_Using the information_
A – From the list under "References:" in the text on data warehouse design, give the title of each work.
B – Extend the text on data warehouse design, starting right after its final sentence.

_Supplied text_
..........

Granularity refers to “the level of detail or summarisation of the units of data in the data warehouse”. The low level of granularity contains high level of detail and the high level of granularity contains low level of detail. This is one the major issue of data warehouse design as it affects greatly to the data and its query (Inmon, 2005). A diverse category of analytical processing uses various levels of granularity. The level of granularity affects database performances. Data warehouse consists of several combinations and details of data commonly referred as granularity. If the DW has many levels of explorable data layers, it is supposed to be more granular. Generally conventional  database operations are categorized as low granular, Whereas modern data warehousing operations are required to be more granular because of the needs of exploring data in several intensity, Thus in a DW environment, granularity  directly represents the richness of data quality and consequently establish the intensity of database queries (Fu-shan, 2009).
Star Schema:
It consists of single fact table at the centre linked with a number of dimension tables. OLAP focuses in the fact table and data related to facts are stored in dimension table. The dimension tables will not be in normalised form (Wang et al., 2005). The fact table contains the primary key of all dimension tables. The advantage of implementing star schema is that to get information we need simple join queries. But the disadvantage is that for complex systems, it becomes somewhat complicated to read and query a massive amount of data (Jones and Johnson, 2010).

Snowflake Schema:

It’s a modification of star schema. The dimensional hierarchy is presented clearly by normalisation of the dimension tables which will be used for drill-down and roll-up operations. Its advantage is that maintaining the dimension tables will be easy (Wang et al., 2005).
The implementation of these schemas depends on specific system requirement. Difference is in performance and usability.
References:
1) Jones, J. and Johnson, E. (2010). Data Modelling for Business Intelligence with Microsoft SQL Server: Modeling a Data Warehouse. CA Erwin, pp. 1-9. [Online] Available from: http://www.ca.com/files/whitepapers/ca-erwin-db-modeling-bus-intel-....
2) Jones, J. and Johnson, E. (2010). Beyond the data model: designing the data warehouse. CA Erwin, pp. 1-9. [Online] Available from: http://www.ca.com/files/whitepapers/part3_beyond_dmd_data_warehouse...
3) Fu-shan, W. (2009). Application Research of Data Warehouse and its Model design. The 1st International Conference on Information Science and Engineering. pp. 798-801
4) Inmon, W. H. (2005). Building the data warehouse. Fourth Edition. Wiley Publishing, Inc., Indiana: Indianapolis.
5) Wang, J., Chen, T., Chiu, S. (2005). Literature Review on Data Warehouse Development. IACIS Pacific 2005 Conference Program, National Chengchi University, Taiwan. pp. 987-994.

January 16, 2014

Dimensional Modelling

There isn’t any specific standard to model data warehouse. It can be built either using the “dimensional” model or the “normalised” model methodologies. Normalised model normalises the data into third normal form (3NF) whereas dimensional model collects the transactional data in the form of facts and dimensions. Normalised model is easy to use as we can add related topics without affecting the existing data. But one must have good knowledge of how data is associated before performing specific query, so it might be difficult to handle. Reporting queries may not execute as well because massive numbers of tables may be involved in each query. Dimensional model is very efficient to use for non experts and performs pretty well as data is classified in a logical way and similar types of data are stored together. But while adding new topics whole warehouse must be reprocessed (Jones and Johnson, 2010).

..........

(Stored data)
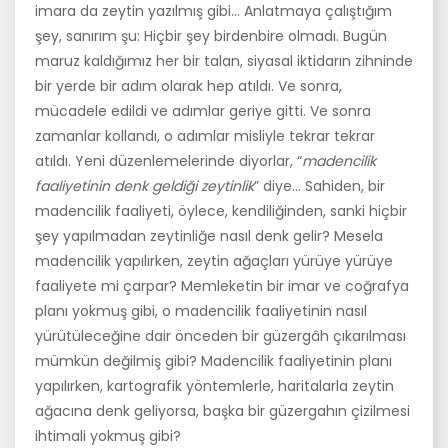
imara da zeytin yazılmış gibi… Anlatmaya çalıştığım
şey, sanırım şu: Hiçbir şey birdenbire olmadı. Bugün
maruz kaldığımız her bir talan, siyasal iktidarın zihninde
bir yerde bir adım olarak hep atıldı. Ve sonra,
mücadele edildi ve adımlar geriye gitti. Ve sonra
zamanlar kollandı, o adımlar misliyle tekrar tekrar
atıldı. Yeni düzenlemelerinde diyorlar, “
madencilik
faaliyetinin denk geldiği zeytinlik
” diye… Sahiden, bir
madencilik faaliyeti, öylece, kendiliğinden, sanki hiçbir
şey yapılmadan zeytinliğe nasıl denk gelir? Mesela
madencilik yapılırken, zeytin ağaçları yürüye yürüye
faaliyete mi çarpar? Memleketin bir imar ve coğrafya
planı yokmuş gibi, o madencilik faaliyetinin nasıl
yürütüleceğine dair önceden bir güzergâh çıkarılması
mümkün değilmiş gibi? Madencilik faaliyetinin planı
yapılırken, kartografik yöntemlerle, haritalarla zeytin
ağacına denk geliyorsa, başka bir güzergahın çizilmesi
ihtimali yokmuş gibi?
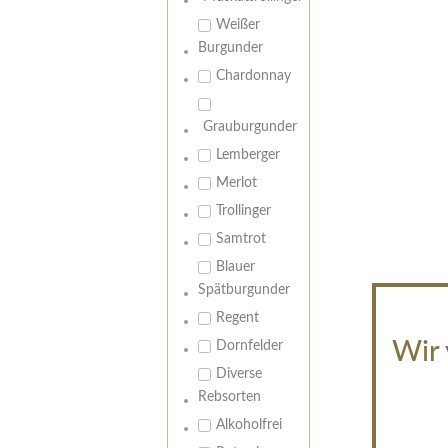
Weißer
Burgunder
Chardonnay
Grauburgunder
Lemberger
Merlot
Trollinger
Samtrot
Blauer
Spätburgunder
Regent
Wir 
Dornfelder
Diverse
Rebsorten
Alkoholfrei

..........

_Written answers_
A –
1. Data Modelling for Business Intelligence with Microsoft SQL Server: Modeling a Data Warehouse
2. Beyond the data model: designing the data warehouse
3. Application Research of Data Warehouse and its Model design
4. Building the data warehouse
5. Literature Review on Data Warehouse Development

B –
Dimensional model is designed to optimise decision support query function in relational databases, where as normalised model is designed to eliminate redundancy problem of the data model, retrieving data which contains identifiers and therefore optimise online transaction processing (OLTP) performance (Firestone, 1998). Therefore it can be said dimensional model is the best modelling method in data warehousing. 
Data Cube
OLAP stores data in arrays which are the logical presentation of business dimensions. Multidimensional array represents intelligence of data elements relationships because analyst’s views depend on it. This multidimensional array data model is called “Data Cube” (Kirkgiize et al., 1997). It consists of facts and dimensions instead of rows and columns as in relational data model. Facts are the accurate or numeric data of business activity and dimensions are the sets of attributes that put facts into context (Wang, Chen, Chiu, 2005). Dimensions are interconnected in hierarchies, for example, city, state, region, country and continent. Figure 1 shows three dimensional views data cube of sales data (Kirkgiize et al., 1997).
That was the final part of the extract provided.